Tax season is in high gear, and April 15 is creeping closer, April 30th for Canadian readers. However, it’s important to double check your tax return — even if it is prepared by someone else. Anyone can make a mistake, and the information entered into a tax prep program is only as good as what you put in. Before you hit “send” on your electronic filing, or before you put your paper return in an envelope, carefully check for these 10 common filing mistakes:

1. Social Security Number:

Double check the Social Security Numbers for you, your spouse and your dependents. Everyone’s numbers should be on the form, and they should all be correct. Also, realize that multiple people can’t claim one dependent. This is a common mistake among siblings who contribute to their parents’ care.

2. Identification numbers:

If you plan to take a credit for child care or some other purpose, you will need the correct identification numbers. This goes for the identification numbers of those you pay as part of a business you own.

3. Filing status:

Make sure your filing status matches up with your spouse’s. You can’t be married filing jointly, while your spouse marks that you are married filing separately. You also need to make sure you have checked the right box if you are single, or filing as head of household. And remember: You can only have one filing status.

4. Address:

Is your address filled in correctly? I have to admit that I once transposed two numbers on my address.

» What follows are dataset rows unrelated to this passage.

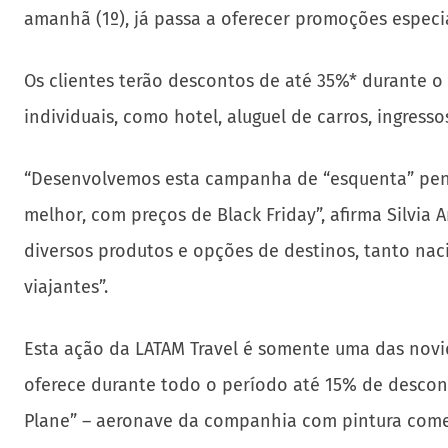
amanhã (1º), já passa a oferecer promoções espec
Os clientes terão descontos de até 35%* durante o
individuais, como hotel, aluguel de carros, ingresso
“Desenvolvemos esta campanha de “esquenta” pens
melhor, com preços de Black Friday”, afirma Silvia
diversos produtos e opções de destinos, tanto nac
viajantes”.
Esta ação da LATAM Travel é somente uma das novi
oferece durante todo o período até 15% de desco
Plane” – aeronave da companhia com pintura comem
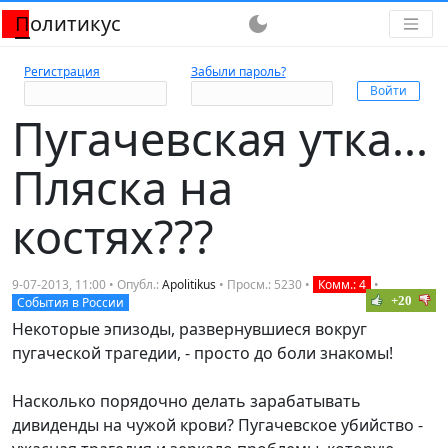
Политикус
dark_mode
Регистрация
Забыли пароль?
Пугачевская утка...
Пляска на
костях???
9-07-2013, 11:00 • Опубл.:
Apolitikus
• Просм.: 5230 •
Комм.: 4
•
+20
События в России
Некоторые эпизоды, развернувшиеся вокруг
пугаческой трагедии, - просто до боли знакомы!
Насколько порядочно делать зарабатывать
дивиденды на чужой крови? Пугачевское убийство -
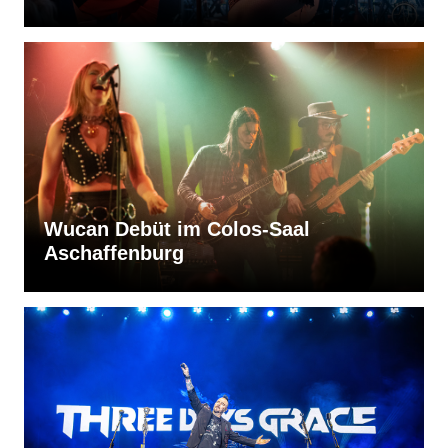
Wucan Debüt im Colos-Saal
Aschaffenburg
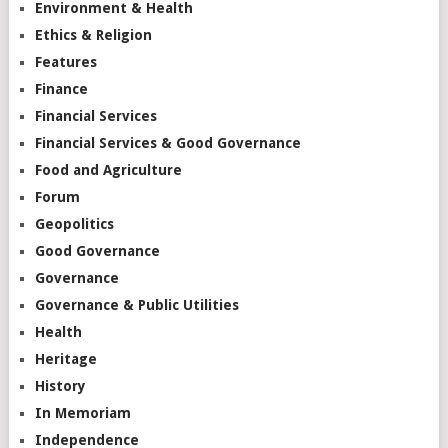
Environment & Health
Ethics & Religion
Features
Finance
Financial Services
Financial Services & Good Governance
Food and Agriculture
Forum
Geopolitics
Good Governance
Governance
Governance & Public Utilities
Health
Heritage
History
In Memoriam
Independence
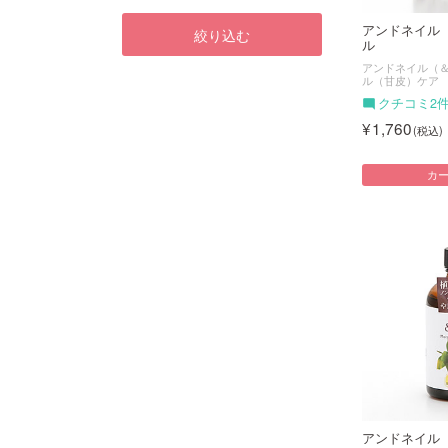
アンドネイル
絞り込む
ル
アンドネイル（＆n
ル（甘皮）ケア
クチコミ2
1,760
カ
アンドネイル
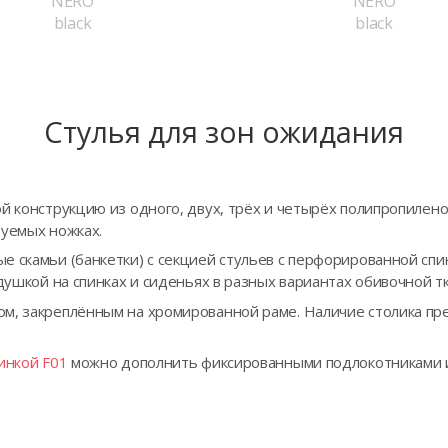
NERO
NERO
black
black
Стулья для зон ожидания
ой конструкцию из одного, двух, трёх и четырёх полипропилен
руемых ножках.
 скамьи (банкетки) с секцией стульев с перфорированной спин
одушкой на спинках и сиденьях в разных вариантах обивочной 
м, закреплённым на хромированной раме. Наличие столика пре
инкой F01
можно дополнить фиксированными подлокотниками 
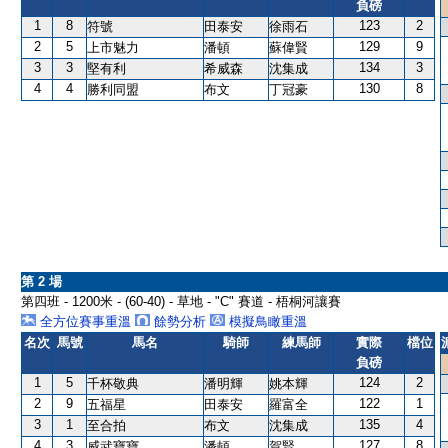
負磅
1
8
123
2
符號
田泰安
徐雨石
2
5
129
9
上市魅力
潘頓
蘇偉賢
3
3
134
3
堅有利
希威森
沈集成
4
4
130
8
勝利同盟
布文
丁冠豪
第 2 場
第四班 - 1200米 - (60-40) - 草地 - "C" 賽道 - 梧桐河讓賽
全方位賽事重溫
餘勢分析
模擬鳥瞰重溫
名次
馬號
馬名
騎師
練馬師
實際
檔位
負磅
1
5
124
2
千杯敬典
潘明輝
姚本輝
2
9
122
1
五福星
田泰安
羅富全
3
1
135
4
至合拍
布文
沈集成
4
3
127
8
威武寶寶
潘頓
賀賢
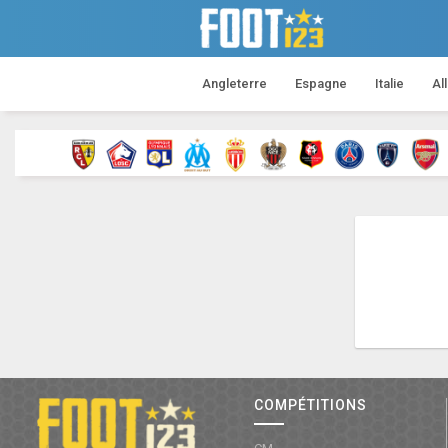
Angleterre
Espagne
Italie
Al
COMPÉTITIONS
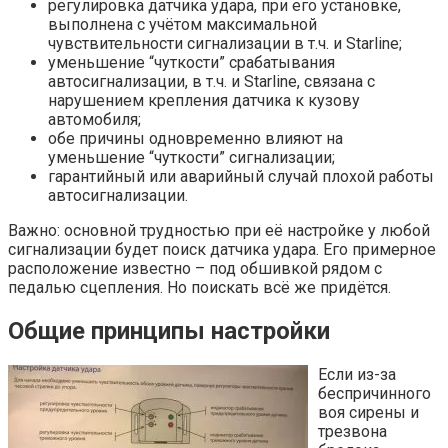
регулировка датчика удара, при его установке,
выполнена с учётом максимальной
чувствительности сигнализации в т.ч. и Starline;
уменьшение “чуткости” срабатывания
автосигнализации, в т.ч. и Starline, связана с
нарушением крепления датчика к кузову
автомобиля;
обе причины одновременно влияют на
уменьшение “чуткости” сигнализации;
гарантийный или аварийный случай плохой работы
автосигнализации.
Важно: основной трудностью при её настройке у любой
сигнализации будет поиск датчика удара. Его примерное
расположение известно – под обшивкой рядом с
педалью сцепления. Но поискать всё же придётся.
Общие принципы настройки
Если из-за
беспричинного
воя сирены и
трезвона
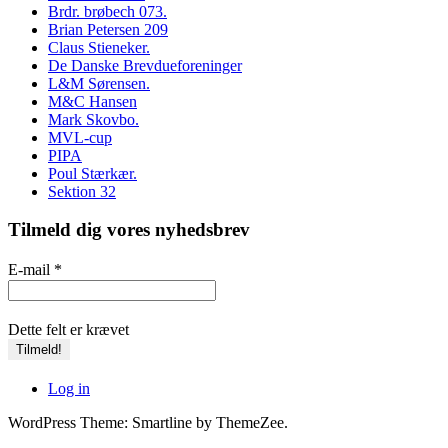
Brdr. brøbech 073.
Brian Petersen 209
Claus Stieneker.
De Danske Brevdueforeninger
L&M Sørensen.
M&C Hansen
Mark Skovbo.
MVL-cup
PIPA
Poul Stærkær.
Sektion 32
Tilmeld dig vores nyhedsbrev
E-mail
*
Dette felt er krævet
Log in
WordPress Theme: Smartline by ThemeZee.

Luckily, the nice people across the street who received my tax refund were kind enough to bring it by.

5. Financial institution:

If you are having your refund direct-deposited, make sure all of the information is correct. This means you need to have your bank’s routing number correctly entered, as well as your bank account number. I’m guilty of this mistake as well. It took for-ev-er to get it all straightened out, and in the end I got a paper check anyway.

6. Unsigned return:

After putting it all together, there are a number of folks, according to the IRS, who neglect to sign the return. If you owe money, this could actually result in interest penalties being assessed. If you are married and filing jointly, your spouse needs to sign the return as well.

7. Undocumented deductions:

This is a biggie. When you file a tax return — especially if you itemize — you need to have documentation to back up your deductions. Charitable deductions need to be accompanied by receipts showing the date, amount and name of the non-profit. You should also have documentation to back up deductions you take for medical expenses, property taxes, mortgage interest and business expenses.

8. Credits:

Double check your credits. You should also do a rundown of new credits. There are more than 300 changes to the tax code for 2009 taxes. This means that you might eligible for some credits you don’t even know about. On the flip side, double check your eligibility for the tax credits you do take. Many people claim credits they shouldn’t, and that can mean interest and penalties.

9. Math:

Just like you had to double check your math in high school, it is a good idea to double check your math work on your tax return. Math errors can lead to still greater errors later in your form. Get out the calculator and make sure you’ve added and subtracted properly.

10. Tax computation:

Go over your deductions sure have correctly added up your taxable income. This is one of the mistakes that can cost you big, if you aren’t careful. Then, when figuring your tax liability, make sure that you are in the right column of the tax table. After you have determined your tax requirement, take a short break, and then look at the table again — just to be sure.

Your tax return is an important document, and it is easy to make mistakes. Before submitting it in any form, look over the completed return and check for errors. This applies even when a professional has prepared your return. Do a check to make sure everything really is in order, and you will be more likely to avoid errors that could cost you in terms of time and money.